## Exercise 1
Retype the part of the UAE real estate article that starts at "A combination of" and ends at "seen in 2015.".
## Exercise 2
Echo the entries starting at the line that contains "Next object: the building (767, 31, 843, 108)." and ending at the last line of the entries. Leave out the pictures.

## Extracted text
○ ○ ○
Despite macroeconomic volatilities impacting the global real estate landscape, the UAE has witnessed strong momentum in the last quarter of 2022, signaling a steady growth pipeline in 2023, according to real estate expert JLL.
In the same context, JLL’s UAE 2022 Year in Review report offers a rear-view mirror perspective of 2022 while underlining the opportunities that lie ahead in the year.
Residential transaction activity in Dubai continued to grow robustly last year. Data from Dubai Pulse further demonstrates that transaction volumes in the emirate were up 51% between January and November while the value of transactions rose by 55%.
Anecdotal evidence suggests that the jump can be largely attributed to the spike in demand from foreign buyers, it stated.
Faraz Ahmed, Associate, Research at JLL Mena, said: "2022 has been a year of sustained growth for the UAE’s real estate sector as it continued to gather pace while benefiting from the country’s reliable economic policies, excellent infrastructure, safe haven status, and innate ability to adapt to new trends."
"Even segments like retail that faced headwinds initially in the year, recovered significantly in the last quarter. Looking ahead, we can expect the UAE to continue to attract the attention of both regional and international investors with aspirational offerings within the sector," noted Ahmed.
In addition, the delivery of 38,000 residential units last year pushed Dubai’s total supply to 680,000 units whilst, in Abu Dhabi, the delivery of roughly 6,000 units brought the capital’s residential stock to 279,000 units.
In 2023, the level of scheduled completions will be a little higher (41,000 units) in Dubai and the capital is slated to see the planned completion of 6,000 units.
In annual terms, average residential sales prices were up 10% and 3% in Dubai and Abu Dhabi, respectively, in Q4 2022. Though rents in Dubai grew by 27% over the same period, they largely remained flat in the capital, said the JLL report.
The standout performance of the residential sector once again exemplifies Dubai’s relative safe-haven status against the background of prevailing geopolitical and economic challenges in the world, it stated.
According to JLL, after a prolonged downturn in Dubai office rents, the sector saw a remarkable turnaround last year.
A combination of strong business conditions and limited availability of good quality office spaces was broadly responsible for double-digit growth in rental values, lifting them to levels previously seen in 2015.
Grade A rents in Dubai's CBD increased by 21% year-on-year in Q4 2022, to an average of AED2,100 per sq. m. per annum. Meanwhile, healthy leasing activities in Abu Dhabi have largely supported the 8% annual increase in Grade A rents to an average of AED 1,790 per sq. m. per annum, stated JLL in its report.
Furthermore, rising office demand and inadequate new completions translated into lower levels of availability in both cities. In the last quarter, vacancy rates in Dubai and Abu Dhabi fell to 11% and 23%, respectively, it stated.
○ ○ ○
## Dataset records
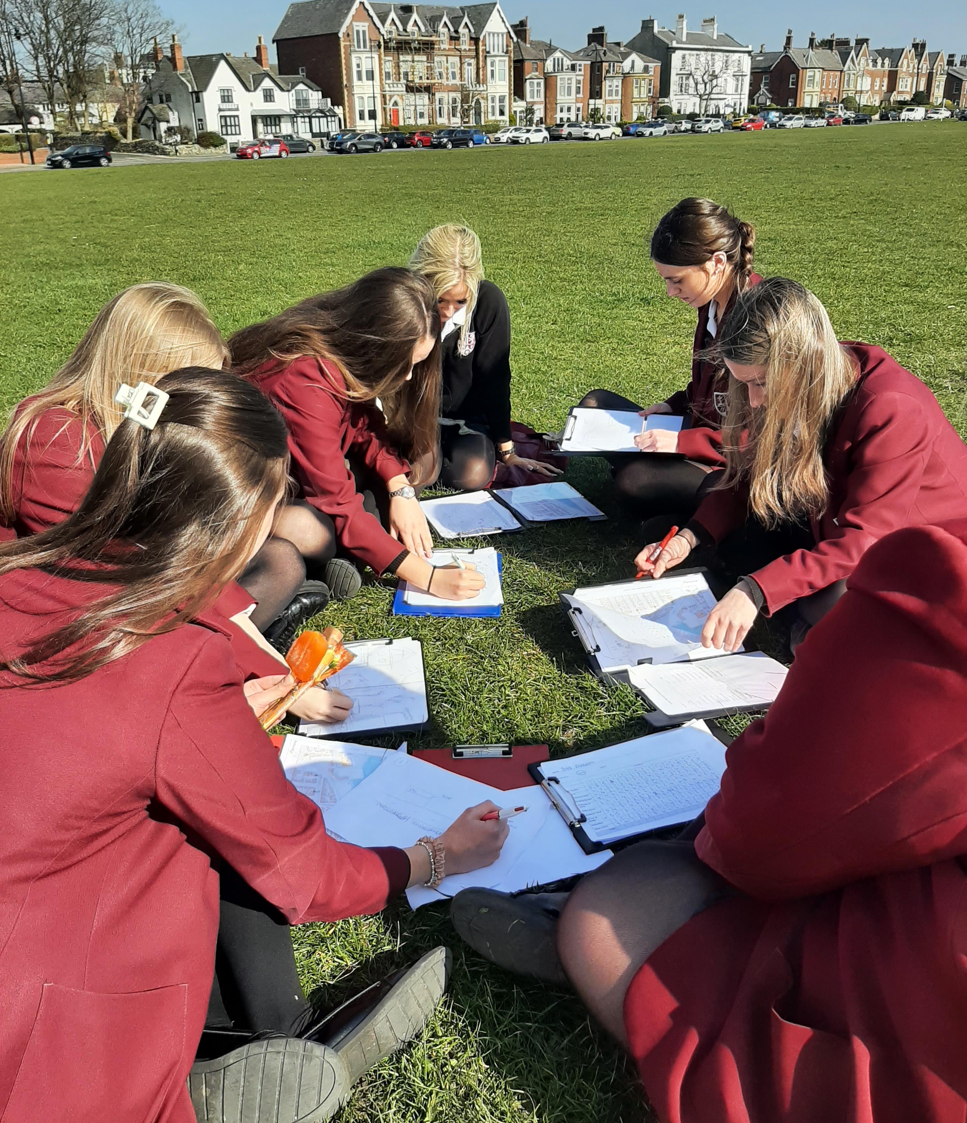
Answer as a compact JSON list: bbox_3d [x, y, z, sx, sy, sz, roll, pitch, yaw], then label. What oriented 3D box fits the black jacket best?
[{"bbox_3d":[-0.095,-0.615,2.980,0.400,0.490,0.310,9,27,21],"label":"black jacket"}]

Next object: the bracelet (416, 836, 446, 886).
[{"bbox_3d":[-0.076,0.430,1.390,0.029,0.062,0.063,-13,27,-25],"label":"bracelet"}]

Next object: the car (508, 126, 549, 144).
[{"bbox_3d":[4.591,-42.699,97.000,4.250,1.560,1.820,-23,32,-39],"label":"car"}]

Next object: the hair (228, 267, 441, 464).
[{"bbox_3d":[-0.352,-0.475,2.360,0.440,0.460,0.260,8,26,20],"label":"hair"}]

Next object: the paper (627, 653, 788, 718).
[{"bbox_3d":[0.443,0.225,1.802,0.285,0.012,0.210,-6,16,-9],"label":"paper"}]

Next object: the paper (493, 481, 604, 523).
[{"bbox_3d":[0.182,-0.167,2.736,0.210,0.012,0.290,-9,25,-16],"label":"paper"}]

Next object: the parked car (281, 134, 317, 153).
[{"bbox_3d":[-17.338,-37.725,87.500,1.800,1.480,4.300,21,32,40],"label":"parked car"}]

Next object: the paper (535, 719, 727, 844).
[{"bbox_3d":[0.272,0.359,1.592,0.297,0.012,0.210,-9,26,-16],"label":"paper"}]

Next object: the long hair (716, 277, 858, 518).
[{"bbox_3d":[0.588,-0.312,1.880,0.260,0.470,0.240,-18,28,-33],"label":"long hair"}]

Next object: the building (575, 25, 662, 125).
[{"bbox_3d":[16.995,-67.503,137.162,10.000,12.200,14.400,19,31,38],"label":"building"}]

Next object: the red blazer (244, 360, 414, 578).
[{"bbox_3d":[-0.398,-0.272,2.362,0.450,0.490,0.400,8,26,20],"label":"red blazer"}]

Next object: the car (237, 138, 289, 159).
[{"bbox_3d":[-17.523,-33.056,77.494,3.850,1.520,1.700,-22,31,-39],"label":"car"}]

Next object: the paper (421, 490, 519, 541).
[{"bbox_3d":[-0.045,-0.135,2.700,0.210,0.012,0.297,-9,25,-16],"label":"paper"}]

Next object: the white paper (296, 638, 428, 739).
[{"bbox_3d":[-0.227,0.243,1.858,0.235,0.025,0.330,-4,24,-5],"label":"white paper"}]

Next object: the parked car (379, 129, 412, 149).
[{"bbox_3d":[-8.766,-42.660,98.000,4.300,1.530,1.800,-23,32,-38],"label":"parked car"}]

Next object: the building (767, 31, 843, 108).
[{"bbox_3d":[49.906,-76.750,152.730,11.000,11.800,6.200,-22,32,-37],"label":"building"}]

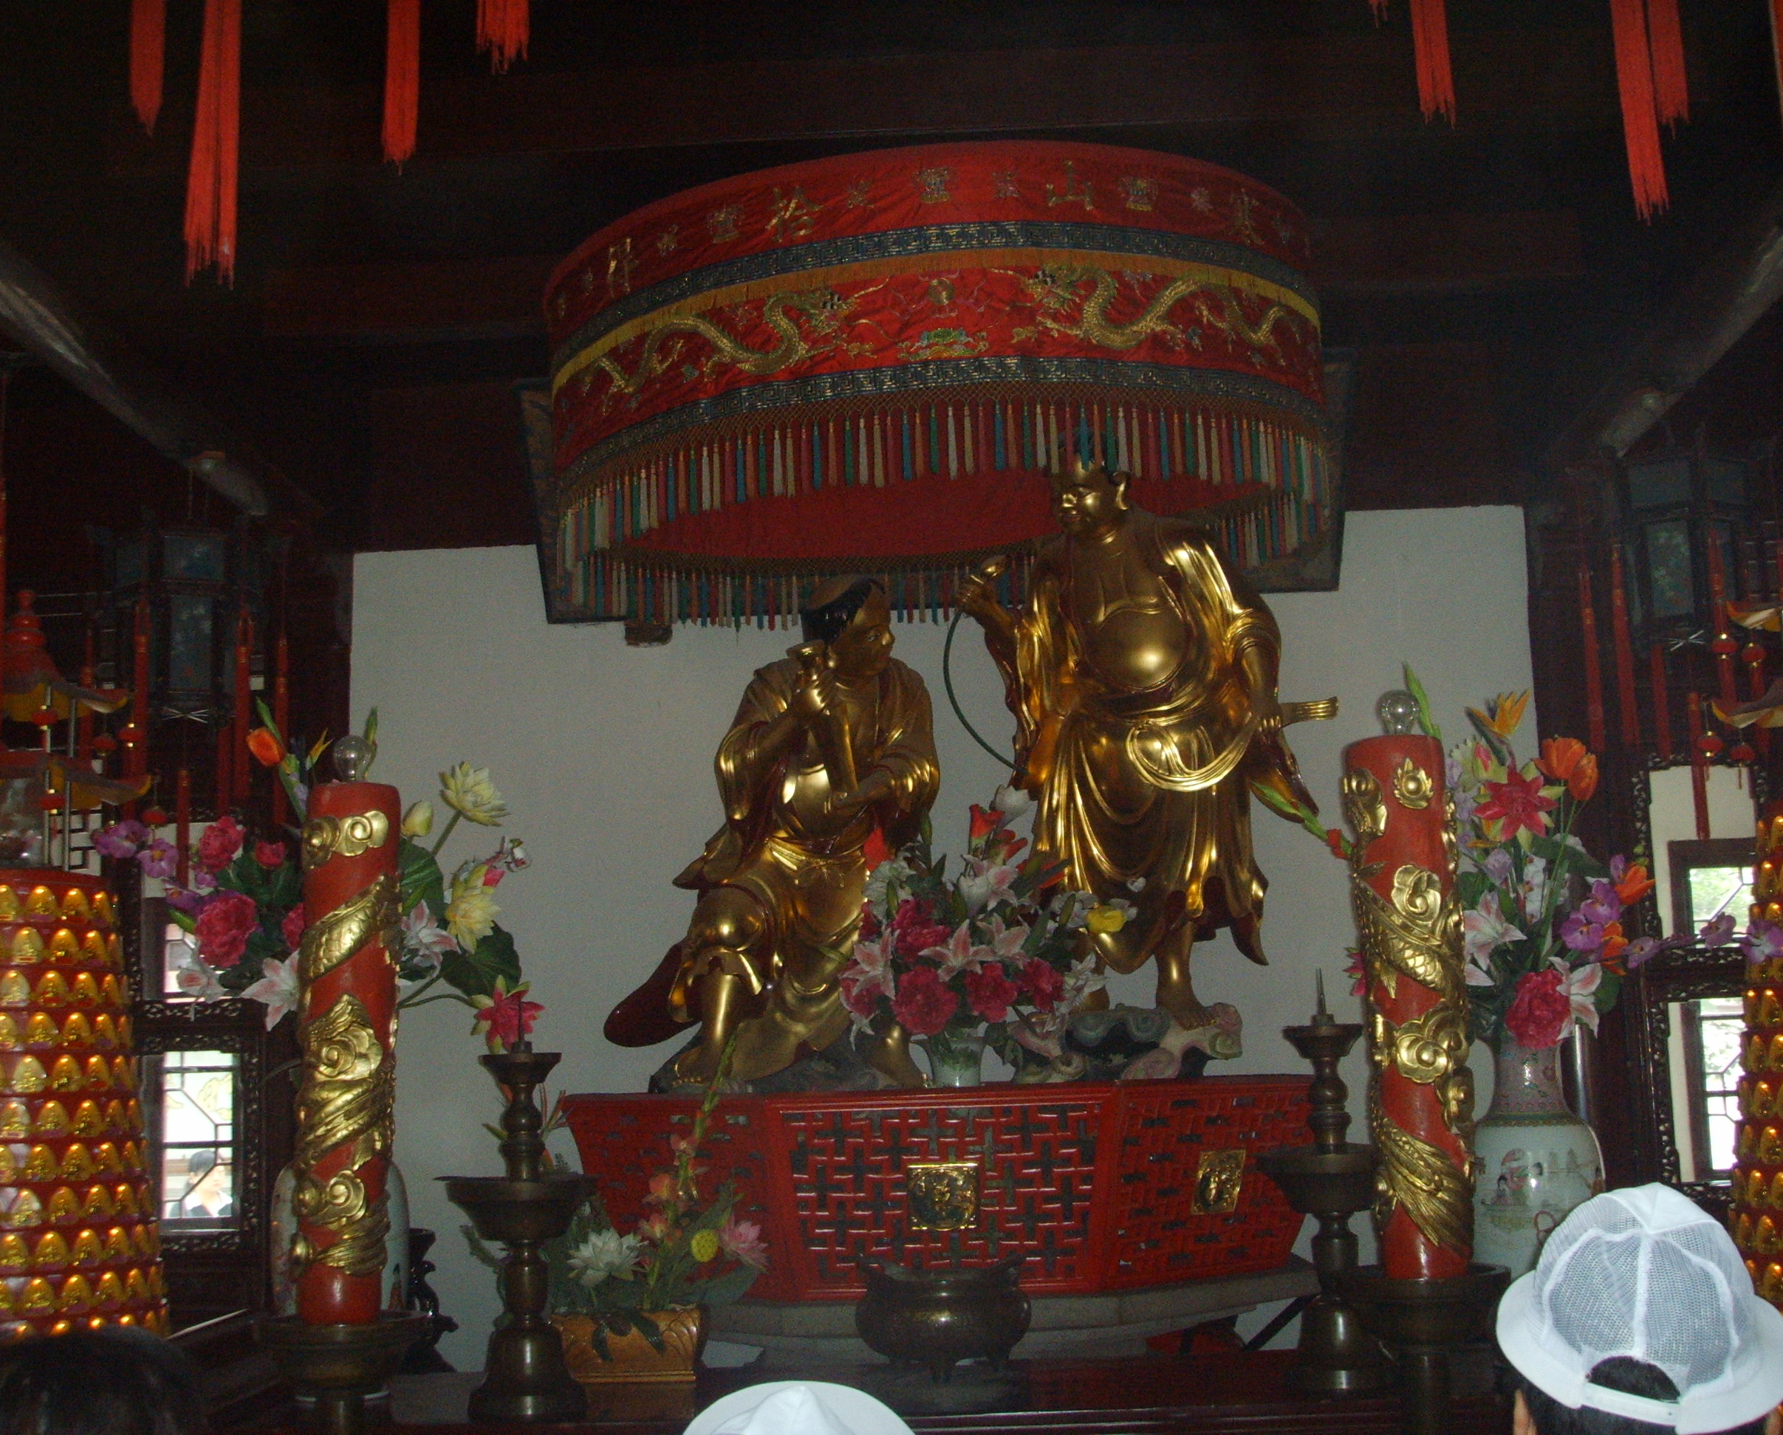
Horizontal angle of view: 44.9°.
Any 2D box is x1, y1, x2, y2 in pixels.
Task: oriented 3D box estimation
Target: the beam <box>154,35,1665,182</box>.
○ ○ ○
## Written response 1
A combination of strong business conditions and limited availability of good quality office spaces was broadly responsible for double-digit growth in rental values, lifting them to levels previously seen in 2015.

## Written response 2
Next object: the building (767, 31, 843, 108).
[{"bbox_3d":[49.906,-76.750,152.730,11.000,11.800,6.200,-22,32,-37],"label":"building"}]

Horizontal angle of view: 44.9°.
Any 2D box is x1, y1, x2, y2 in pixels.
Task: oriented 3D box estimation
Target: the beam <box>154,35,1665,182</box>.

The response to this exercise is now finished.